Bank of England Governor Mark Carney First Visit To Scotland

After the big announcement of a “sooner than expected” rates hike, the BOE is changing its mind: inflation is expected to remain low for a while

Now that’s a surprise.
Let’s take a look at the main points from the latest report of the Bank of England

  • Inflation is forecast to drop to just 1.1% in the first quarter of next year.

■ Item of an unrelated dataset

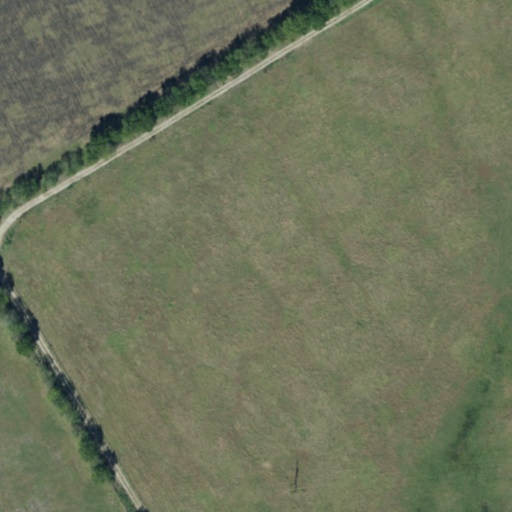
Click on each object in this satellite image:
power tower: (295, 486)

It’s not expected to go back to target for three years.
  • Unemployment to fall to 5.5% by the middle of 2015.
  • Growth forecasts are stronger than expected: the Bank says GDP will rise 3.4% this year, 2.7% next year and 2.6% in 2016. Analysts were expecting forecasts to be a bit more modest this time.
  • But world growth is crumbling: the Bank now says it’ll be 0.25 percentage points lower this year than they expected previously, and 0.5 points lower than they thought next year.
  • As a result, market expectations for the first rate hike are significantly down from where they were three months ago: investors now expect the bank’s benchmark interest rate to rise to just 1% by the start of 2016, as opposed to the 1.5% they expected before.
  • Markets expected the first rate hike in February 2015 three months ago. That’s now shifted all the way to October, and the Bank seems pretty content with that.

In case you need a short summary of the summary above: the BOE is not willing to raise its rates anytime soon, inflation expectations are still really low and far from the 2% target.